Search the forum for more information about these subjects. Check the BSF for the Pro Mini board in LMIC-node for how to set ClockError with an approriate value.
LMIC-node does not directly support the Uno but you can use the Pro Mini as example which will not be much different (except for some pin mappings maybe).
Be aware that LMIC-node uses the predecessor of MCCI LMIC which is called ‘Classic LMIC’. It uses Classic LMIC for ATmega32x because there is too little memory to use LMIC-node with the MCCI LMIC library on these boards. But Classic LMIC is now deprecated because it is not LoRaWAN compliant and can cause certain issues with TTN (TTS CE V3).
LMIC-node is a rather extensive example application that uses many text messages to make clear to the user what happens. It supports multiple MCU platforms and was to certain extent optimized for use on ATmega32x.
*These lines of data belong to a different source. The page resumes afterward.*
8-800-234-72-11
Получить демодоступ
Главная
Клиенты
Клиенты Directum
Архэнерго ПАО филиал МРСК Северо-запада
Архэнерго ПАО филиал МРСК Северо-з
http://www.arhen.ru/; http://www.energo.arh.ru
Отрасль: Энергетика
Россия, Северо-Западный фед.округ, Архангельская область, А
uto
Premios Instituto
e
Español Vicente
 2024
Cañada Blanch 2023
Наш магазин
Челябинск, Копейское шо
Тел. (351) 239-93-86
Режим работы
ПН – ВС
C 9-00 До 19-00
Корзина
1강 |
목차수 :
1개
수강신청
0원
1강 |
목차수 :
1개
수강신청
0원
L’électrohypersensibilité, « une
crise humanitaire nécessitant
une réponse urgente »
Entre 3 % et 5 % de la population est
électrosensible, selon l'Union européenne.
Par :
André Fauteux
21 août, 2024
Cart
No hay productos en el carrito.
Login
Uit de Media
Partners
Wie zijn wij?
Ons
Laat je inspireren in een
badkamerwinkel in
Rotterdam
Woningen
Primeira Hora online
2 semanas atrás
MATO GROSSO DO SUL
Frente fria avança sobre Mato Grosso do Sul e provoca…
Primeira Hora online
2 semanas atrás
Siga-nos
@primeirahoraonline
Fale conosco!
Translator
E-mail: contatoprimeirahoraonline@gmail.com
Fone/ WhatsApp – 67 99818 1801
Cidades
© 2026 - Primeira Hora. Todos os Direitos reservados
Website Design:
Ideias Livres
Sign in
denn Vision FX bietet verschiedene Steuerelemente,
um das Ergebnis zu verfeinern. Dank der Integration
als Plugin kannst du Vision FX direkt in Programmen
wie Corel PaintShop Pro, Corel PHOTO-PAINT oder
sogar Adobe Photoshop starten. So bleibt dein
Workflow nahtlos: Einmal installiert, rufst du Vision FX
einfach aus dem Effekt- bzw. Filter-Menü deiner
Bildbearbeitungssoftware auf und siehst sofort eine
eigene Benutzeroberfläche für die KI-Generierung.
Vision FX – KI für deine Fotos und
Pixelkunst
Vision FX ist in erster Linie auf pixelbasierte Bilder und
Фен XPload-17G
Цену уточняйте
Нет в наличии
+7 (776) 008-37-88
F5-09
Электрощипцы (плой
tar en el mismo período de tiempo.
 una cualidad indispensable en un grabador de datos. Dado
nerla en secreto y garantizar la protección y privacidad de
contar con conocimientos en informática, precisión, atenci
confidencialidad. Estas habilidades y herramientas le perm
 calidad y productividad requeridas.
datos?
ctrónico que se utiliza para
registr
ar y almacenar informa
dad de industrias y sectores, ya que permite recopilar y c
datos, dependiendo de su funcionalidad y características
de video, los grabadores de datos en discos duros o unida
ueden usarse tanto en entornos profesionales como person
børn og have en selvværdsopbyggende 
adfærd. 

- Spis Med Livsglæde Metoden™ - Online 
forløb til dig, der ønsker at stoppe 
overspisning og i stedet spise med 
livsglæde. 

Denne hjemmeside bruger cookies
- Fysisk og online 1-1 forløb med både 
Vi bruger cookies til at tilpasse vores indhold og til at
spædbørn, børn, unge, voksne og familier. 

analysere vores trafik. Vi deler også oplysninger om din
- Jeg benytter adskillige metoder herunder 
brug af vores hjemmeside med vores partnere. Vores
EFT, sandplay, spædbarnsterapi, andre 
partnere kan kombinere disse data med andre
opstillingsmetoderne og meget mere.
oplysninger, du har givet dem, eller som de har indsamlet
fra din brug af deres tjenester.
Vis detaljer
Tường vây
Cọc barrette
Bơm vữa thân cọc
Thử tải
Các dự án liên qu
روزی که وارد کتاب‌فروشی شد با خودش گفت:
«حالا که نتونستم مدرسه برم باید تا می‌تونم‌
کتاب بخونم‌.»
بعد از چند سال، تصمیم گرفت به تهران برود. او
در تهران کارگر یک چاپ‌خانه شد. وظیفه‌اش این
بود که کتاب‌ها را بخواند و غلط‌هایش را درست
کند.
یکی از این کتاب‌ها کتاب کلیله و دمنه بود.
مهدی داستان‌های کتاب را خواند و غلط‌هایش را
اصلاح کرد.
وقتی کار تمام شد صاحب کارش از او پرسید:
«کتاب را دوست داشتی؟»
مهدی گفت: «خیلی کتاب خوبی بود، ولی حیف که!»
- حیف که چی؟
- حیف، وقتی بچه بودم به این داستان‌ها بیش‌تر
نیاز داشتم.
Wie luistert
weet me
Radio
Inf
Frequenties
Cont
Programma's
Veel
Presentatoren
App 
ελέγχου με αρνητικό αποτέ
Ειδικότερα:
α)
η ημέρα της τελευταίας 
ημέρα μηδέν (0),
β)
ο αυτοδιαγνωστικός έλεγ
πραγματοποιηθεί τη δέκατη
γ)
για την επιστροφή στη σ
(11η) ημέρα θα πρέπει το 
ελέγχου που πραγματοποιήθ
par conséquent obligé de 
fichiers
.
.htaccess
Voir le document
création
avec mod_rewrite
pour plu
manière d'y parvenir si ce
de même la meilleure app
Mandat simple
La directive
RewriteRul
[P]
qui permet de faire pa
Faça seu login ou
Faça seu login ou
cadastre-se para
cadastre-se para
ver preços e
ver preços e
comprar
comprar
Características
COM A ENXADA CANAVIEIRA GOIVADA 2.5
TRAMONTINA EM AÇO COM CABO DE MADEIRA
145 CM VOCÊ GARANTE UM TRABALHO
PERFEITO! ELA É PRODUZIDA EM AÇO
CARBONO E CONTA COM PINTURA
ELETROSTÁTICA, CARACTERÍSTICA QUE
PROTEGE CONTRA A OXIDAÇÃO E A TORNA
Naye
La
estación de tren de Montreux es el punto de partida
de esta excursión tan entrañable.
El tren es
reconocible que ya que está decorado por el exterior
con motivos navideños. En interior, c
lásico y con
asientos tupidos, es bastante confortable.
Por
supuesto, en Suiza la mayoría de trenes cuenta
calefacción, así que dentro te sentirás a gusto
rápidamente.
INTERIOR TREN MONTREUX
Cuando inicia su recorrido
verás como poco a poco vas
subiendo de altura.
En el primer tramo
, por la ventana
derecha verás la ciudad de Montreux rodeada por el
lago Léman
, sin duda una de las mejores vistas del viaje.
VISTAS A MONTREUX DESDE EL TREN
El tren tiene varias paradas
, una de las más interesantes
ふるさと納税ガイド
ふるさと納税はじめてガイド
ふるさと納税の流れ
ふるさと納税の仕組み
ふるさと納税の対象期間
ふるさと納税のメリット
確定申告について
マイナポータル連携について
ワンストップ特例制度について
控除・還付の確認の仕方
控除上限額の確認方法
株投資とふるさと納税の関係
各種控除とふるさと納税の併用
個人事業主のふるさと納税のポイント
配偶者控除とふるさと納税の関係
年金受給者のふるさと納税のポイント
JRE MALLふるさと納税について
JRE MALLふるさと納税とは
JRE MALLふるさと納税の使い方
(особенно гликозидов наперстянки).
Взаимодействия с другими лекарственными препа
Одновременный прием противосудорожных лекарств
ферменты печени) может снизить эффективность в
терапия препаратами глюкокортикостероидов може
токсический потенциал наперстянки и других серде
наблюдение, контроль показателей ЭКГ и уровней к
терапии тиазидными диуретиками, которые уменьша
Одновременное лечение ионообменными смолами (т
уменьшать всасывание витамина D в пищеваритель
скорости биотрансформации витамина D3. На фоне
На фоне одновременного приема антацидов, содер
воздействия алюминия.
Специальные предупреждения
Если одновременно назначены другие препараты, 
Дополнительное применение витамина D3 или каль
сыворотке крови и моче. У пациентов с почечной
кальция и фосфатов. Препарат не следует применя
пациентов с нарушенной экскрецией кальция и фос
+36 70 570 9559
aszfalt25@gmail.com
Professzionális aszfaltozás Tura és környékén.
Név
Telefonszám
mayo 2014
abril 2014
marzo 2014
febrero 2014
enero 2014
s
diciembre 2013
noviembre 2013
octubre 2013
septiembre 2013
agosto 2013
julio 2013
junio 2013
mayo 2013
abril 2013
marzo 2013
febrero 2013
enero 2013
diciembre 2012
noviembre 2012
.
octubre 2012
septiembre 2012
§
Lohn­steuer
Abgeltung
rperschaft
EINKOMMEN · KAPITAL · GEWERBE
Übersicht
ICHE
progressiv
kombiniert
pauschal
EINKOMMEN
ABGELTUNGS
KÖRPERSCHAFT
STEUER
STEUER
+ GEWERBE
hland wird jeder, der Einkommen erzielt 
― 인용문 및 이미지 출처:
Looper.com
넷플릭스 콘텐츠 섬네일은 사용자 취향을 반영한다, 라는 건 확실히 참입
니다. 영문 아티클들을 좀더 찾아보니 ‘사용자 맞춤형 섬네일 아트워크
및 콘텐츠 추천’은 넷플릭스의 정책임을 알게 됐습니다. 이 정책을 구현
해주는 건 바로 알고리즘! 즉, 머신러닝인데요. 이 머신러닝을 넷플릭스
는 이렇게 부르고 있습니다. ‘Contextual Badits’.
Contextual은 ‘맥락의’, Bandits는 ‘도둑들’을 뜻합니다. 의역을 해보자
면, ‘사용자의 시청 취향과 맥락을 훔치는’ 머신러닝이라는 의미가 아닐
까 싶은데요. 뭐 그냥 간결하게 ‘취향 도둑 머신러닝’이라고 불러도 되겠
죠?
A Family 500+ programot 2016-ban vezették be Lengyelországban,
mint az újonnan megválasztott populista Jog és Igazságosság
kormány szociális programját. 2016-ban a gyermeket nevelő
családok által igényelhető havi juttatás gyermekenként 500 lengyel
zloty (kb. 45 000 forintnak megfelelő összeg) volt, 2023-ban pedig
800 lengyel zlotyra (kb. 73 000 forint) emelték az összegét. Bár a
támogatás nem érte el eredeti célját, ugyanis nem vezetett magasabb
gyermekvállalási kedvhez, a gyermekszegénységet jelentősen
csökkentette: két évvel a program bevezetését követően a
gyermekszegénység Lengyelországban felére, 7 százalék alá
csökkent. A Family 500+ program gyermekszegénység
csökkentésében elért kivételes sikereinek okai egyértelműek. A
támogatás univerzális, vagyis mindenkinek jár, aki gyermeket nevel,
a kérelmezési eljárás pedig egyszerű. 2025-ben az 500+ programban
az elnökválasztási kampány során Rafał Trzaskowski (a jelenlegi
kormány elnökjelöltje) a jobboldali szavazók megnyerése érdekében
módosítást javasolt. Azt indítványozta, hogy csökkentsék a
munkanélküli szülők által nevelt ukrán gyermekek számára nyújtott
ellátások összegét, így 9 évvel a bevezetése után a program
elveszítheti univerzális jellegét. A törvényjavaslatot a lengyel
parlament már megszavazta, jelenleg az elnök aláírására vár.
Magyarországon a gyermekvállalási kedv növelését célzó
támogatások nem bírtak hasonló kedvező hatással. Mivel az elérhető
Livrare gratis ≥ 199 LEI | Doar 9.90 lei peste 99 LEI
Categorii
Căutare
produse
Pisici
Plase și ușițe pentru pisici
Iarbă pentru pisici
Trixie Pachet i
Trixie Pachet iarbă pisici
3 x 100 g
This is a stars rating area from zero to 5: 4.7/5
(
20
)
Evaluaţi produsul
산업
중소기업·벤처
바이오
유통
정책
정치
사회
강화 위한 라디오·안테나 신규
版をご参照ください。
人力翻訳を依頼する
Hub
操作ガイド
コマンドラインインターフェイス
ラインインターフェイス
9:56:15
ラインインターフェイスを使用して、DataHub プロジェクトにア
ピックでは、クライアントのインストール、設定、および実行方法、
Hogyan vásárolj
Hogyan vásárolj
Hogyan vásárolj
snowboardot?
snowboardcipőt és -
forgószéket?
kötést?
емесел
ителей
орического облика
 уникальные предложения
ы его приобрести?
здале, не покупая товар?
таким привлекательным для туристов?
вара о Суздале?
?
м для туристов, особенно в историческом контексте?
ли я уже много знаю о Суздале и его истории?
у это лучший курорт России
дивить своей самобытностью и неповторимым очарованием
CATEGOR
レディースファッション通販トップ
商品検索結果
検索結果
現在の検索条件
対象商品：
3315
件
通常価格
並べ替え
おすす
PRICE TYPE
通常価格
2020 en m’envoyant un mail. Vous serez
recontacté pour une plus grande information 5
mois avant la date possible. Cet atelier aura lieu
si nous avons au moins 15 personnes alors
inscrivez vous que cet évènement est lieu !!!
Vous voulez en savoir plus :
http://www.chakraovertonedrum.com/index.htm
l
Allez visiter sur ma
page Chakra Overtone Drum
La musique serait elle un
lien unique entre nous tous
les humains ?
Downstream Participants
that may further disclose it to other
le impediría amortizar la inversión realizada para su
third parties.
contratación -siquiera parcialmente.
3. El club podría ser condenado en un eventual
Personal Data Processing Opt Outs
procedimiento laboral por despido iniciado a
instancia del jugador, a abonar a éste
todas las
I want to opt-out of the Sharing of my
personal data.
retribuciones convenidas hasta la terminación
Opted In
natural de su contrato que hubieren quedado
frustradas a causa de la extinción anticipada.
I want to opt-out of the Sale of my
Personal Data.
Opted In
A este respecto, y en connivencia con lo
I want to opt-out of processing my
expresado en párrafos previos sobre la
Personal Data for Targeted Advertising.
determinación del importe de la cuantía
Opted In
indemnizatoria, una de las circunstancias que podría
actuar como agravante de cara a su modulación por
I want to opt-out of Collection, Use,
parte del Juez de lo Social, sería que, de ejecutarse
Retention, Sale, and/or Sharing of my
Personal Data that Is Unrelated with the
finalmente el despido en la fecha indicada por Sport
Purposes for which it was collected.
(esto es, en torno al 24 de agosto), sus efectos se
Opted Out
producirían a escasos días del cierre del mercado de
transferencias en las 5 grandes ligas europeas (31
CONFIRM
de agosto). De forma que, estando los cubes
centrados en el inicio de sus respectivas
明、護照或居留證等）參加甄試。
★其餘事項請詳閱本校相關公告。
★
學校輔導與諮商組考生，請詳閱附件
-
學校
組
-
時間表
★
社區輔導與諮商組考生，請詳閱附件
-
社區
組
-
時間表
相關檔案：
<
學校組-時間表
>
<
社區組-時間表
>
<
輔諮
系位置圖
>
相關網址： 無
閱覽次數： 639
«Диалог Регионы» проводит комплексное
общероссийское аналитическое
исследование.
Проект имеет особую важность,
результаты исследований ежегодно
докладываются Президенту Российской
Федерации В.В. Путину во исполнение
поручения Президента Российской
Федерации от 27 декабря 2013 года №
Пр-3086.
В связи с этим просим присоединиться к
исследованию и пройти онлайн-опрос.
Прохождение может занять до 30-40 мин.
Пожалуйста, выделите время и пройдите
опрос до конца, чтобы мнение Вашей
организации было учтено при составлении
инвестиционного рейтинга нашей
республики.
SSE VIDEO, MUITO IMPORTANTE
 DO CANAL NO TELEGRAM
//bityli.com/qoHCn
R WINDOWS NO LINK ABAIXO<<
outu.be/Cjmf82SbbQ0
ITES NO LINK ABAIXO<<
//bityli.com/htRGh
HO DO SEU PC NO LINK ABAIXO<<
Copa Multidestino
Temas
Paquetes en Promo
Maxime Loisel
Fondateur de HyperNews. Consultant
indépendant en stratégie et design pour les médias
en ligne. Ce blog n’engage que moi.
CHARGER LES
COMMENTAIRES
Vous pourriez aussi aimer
However, over time the MCCI LMIC library has grown in size and modern LoRaWAN applications just require/prefer use of MCUs with more memory resources.
LMIC-node uses MCCI LMIC for all supported boards except for the ATmega32x based boards. For these boards LMIC-node uses the older Classic LMIC which is now deprecated (for valid reasons) but it still works and therefore LMIC-node uses it to make it possible to run on these ATmega32x MCUs so you can still have an example that ‘works out of the box’ experience.
When LMIC-node uses Classic LMIC for these MCUs it gives a warning that the Classic LMIC library is deprecated, but it will still run.
If you still want to use ATmega32x my advice is to start with the ttn-otaa.ino example and build from there. You can look at the code of LMIC-node for code examples of how certain things are implemented/solved that you don’t find in ttn-otaa.ino.
Another option is to start with LMIC-node and strip it from everything you don’t need to make it fit on ATmega32x while using MCCI LMIC but that requires (much) more knowledge.
Also see: How to connect Adafruit Feather 32u4 LoRa to TTN? - #14 by bluejedi
Power saving and LoRaWAN is a more complex topic and LMIC-node currently does not provide support for it (because different per MCU platform and the MCCI LMIC library currently still does not support save/restore LMIC-state features).
Look at Atmega328 / ATmega32u4 / Arduino Pro Mini and deep sleep elsewhere on the forum for more information.